<<<<
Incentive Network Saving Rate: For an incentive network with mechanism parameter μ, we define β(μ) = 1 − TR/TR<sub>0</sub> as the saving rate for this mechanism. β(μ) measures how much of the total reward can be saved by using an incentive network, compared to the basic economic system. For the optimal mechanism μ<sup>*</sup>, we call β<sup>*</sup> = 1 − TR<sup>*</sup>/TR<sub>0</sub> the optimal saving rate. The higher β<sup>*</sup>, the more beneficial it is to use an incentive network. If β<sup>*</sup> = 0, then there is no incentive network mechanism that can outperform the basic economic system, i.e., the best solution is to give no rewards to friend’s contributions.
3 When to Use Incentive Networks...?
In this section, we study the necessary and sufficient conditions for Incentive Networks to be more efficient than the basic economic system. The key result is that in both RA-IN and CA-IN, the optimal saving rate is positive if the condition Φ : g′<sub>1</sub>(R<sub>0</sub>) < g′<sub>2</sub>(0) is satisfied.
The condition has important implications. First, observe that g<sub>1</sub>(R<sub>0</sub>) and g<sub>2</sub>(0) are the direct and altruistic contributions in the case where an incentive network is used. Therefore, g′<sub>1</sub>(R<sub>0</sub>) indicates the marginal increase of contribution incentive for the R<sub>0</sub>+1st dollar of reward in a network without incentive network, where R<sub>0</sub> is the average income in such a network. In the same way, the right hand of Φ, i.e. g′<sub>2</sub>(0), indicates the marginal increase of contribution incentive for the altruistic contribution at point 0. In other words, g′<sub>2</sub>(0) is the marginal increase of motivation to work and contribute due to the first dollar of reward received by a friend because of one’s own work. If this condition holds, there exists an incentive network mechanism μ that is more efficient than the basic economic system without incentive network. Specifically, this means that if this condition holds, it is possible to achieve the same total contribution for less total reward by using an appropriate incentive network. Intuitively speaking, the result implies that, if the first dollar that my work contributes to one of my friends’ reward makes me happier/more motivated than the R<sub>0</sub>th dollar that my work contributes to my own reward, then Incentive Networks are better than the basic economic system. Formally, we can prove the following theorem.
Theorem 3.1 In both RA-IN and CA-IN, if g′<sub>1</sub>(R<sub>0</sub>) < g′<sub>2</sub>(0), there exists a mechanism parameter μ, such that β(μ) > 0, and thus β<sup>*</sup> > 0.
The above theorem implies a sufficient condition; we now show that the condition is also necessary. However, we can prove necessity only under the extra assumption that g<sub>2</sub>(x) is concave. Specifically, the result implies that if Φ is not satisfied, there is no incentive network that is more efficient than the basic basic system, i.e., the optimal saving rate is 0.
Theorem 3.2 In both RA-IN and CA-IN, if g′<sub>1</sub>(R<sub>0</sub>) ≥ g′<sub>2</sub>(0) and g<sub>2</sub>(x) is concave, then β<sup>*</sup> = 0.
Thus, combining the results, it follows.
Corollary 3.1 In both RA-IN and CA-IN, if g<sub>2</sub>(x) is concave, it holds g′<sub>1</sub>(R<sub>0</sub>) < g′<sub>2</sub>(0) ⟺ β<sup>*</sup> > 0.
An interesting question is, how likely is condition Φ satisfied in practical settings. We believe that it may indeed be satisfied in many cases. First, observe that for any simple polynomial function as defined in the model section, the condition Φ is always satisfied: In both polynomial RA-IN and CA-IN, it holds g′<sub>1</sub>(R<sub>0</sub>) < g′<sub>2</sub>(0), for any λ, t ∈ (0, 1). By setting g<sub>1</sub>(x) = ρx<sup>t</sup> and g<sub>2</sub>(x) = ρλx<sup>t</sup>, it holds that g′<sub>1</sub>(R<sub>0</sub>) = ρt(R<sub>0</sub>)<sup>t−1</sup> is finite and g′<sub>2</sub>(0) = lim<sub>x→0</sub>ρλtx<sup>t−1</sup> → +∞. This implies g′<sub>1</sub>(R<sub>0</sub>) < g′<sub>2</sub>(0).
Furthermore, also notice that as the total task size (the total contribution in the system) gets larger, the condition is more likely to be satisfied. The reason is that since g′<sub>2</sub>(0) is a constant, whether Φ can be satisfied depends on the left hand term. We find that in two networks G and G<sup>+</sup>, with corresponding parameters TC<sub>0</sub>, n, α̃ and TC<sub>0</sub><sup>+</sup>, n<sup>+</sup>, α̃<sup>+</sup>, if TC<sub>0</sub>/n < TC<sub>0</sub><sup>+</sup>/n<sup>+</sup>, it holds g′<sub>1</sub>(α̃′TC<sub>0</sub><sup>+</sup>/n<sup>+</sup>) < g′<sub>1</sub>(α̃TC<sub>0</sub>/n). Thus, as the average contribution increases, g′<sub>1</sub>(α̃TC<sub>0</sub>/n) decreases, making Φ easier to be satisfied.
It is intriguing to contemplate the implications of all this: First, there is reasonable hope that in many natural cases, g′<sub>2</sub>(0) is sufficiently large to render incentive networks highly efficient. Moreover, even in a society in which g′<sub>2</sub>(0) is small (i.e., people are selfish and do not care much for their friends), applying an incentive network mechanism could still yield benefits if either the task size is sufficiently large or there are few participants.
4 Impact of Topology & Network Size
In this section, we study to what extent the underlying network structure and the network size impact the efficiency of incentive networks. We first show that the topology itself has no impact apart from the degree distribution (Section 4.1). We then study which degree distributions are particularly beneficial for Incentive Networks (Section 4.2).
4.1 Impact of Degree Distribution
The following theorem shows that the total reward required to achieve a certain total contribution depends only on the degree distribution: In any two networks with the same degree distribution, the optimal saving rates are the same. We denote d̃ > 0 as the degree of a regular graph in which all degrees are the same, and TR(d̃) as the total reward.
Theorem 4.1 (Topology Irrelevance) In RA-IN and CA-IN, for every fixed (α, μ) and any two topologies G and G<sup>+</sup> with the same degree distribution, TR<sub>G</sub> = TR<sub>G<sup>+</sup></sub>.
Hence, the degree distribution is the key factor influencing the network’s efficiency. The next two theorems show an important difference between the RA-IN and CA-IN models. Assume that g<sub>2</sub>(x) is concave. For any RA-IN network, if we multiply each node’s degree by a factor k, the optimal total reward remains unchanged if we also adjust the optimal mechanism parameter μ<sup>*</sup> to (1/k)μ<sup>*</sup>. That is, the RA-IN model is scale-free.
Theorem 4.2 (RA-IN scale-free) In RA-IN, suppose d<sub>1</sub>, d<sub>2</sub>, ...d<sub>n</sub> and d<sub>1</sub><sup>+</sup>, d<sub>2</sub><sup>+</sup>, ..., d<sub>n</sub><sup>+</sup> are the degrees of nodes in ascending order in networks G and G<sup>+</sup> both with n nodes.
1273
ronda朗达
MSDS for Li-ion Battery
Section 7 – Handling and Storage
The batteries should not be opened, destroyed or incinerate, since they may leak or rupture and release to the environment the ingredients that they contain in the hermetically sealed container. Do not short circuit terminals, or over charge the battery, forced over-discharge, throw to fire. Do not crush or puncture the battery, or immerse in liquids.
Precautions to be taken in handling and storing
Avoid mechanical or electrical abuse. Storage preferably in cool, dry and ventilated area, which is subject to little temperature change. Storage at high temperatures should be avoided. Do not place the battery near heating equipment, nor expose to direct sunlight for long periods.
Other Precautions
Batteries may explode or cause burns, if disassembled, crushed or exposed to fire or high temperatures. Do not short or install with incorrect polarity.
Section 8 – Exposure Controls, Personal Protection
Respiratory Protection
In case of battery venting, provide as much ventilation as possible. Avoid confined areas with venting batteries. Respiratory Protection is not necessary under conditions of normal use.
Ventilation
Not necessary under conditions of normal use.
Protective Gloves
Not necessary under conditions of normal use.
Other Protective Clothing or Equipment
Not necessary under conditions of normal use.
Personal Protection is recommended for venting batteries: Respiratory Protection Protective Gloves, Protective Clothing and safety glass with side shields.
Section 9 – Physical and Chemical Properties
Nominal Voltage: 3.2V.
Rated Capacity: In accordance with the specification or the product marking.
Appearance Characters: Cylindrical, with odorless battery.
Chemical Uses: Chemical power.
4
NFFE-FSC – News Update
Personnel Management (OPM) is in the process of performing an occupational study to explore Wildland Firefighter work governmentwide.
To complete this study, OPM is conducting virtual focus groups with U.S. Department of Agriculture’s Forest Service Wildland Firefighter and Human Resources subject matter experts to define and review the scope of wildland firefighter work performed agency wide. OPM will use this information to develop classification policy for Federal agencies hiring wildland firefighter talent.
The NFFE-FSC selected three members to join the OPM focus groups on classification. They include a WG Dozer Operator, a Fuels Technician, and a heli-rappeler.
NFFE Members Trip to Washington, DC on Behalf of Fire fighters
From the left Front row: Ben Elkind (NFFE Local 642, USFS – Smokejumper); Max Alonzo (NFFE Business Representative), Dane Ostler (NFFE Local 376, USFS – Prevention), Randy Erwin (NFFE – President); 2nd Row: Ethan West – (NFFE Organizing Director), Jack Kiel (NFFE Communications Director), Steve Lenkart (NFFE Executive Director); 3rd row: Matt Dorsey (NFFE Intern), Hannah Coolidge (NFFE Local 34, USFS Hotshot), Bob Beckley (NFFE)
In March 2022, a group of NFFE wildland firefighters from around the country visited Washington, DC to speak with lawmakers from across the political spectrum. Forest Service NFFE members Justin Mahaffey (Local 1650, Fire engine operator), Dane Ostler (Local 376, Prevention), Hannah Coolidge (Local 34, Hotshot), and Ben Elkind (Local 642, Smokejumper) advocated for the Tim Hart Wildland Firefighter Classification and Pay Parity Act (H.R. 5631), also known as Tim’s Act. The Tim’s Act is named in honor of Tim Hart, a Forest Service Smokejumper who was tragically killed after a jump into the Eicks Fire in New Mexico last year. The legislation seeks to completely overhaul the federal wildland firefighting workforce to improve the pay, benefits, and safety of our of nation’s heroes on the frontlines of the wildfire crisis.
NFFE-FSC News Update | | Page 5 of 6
>>>>
TASK PROMPT:
Each line above that contains the word "subject" must be copied.

SOLUTION TO THIS TASK:
Avoid mechanical or electrical abuse. Storage preferably in cool, dry and ventilated area, which is subject to little temperature change. Storage at high temperatures should be avoided. Do not place the battery near heating equipment, nor expose to direct sunlight for long periods.
To complete this study, OPM is conducting virtual focus groups with U.S. Department of Agriculture’s Forest Service Wildland Firefighter and Human Resources subject matter experts to define and review the scope of wildland firefighter work performed agency wide. OPM will use this information to develop classification policy for Federal agencies hiring wildland firefighter talent.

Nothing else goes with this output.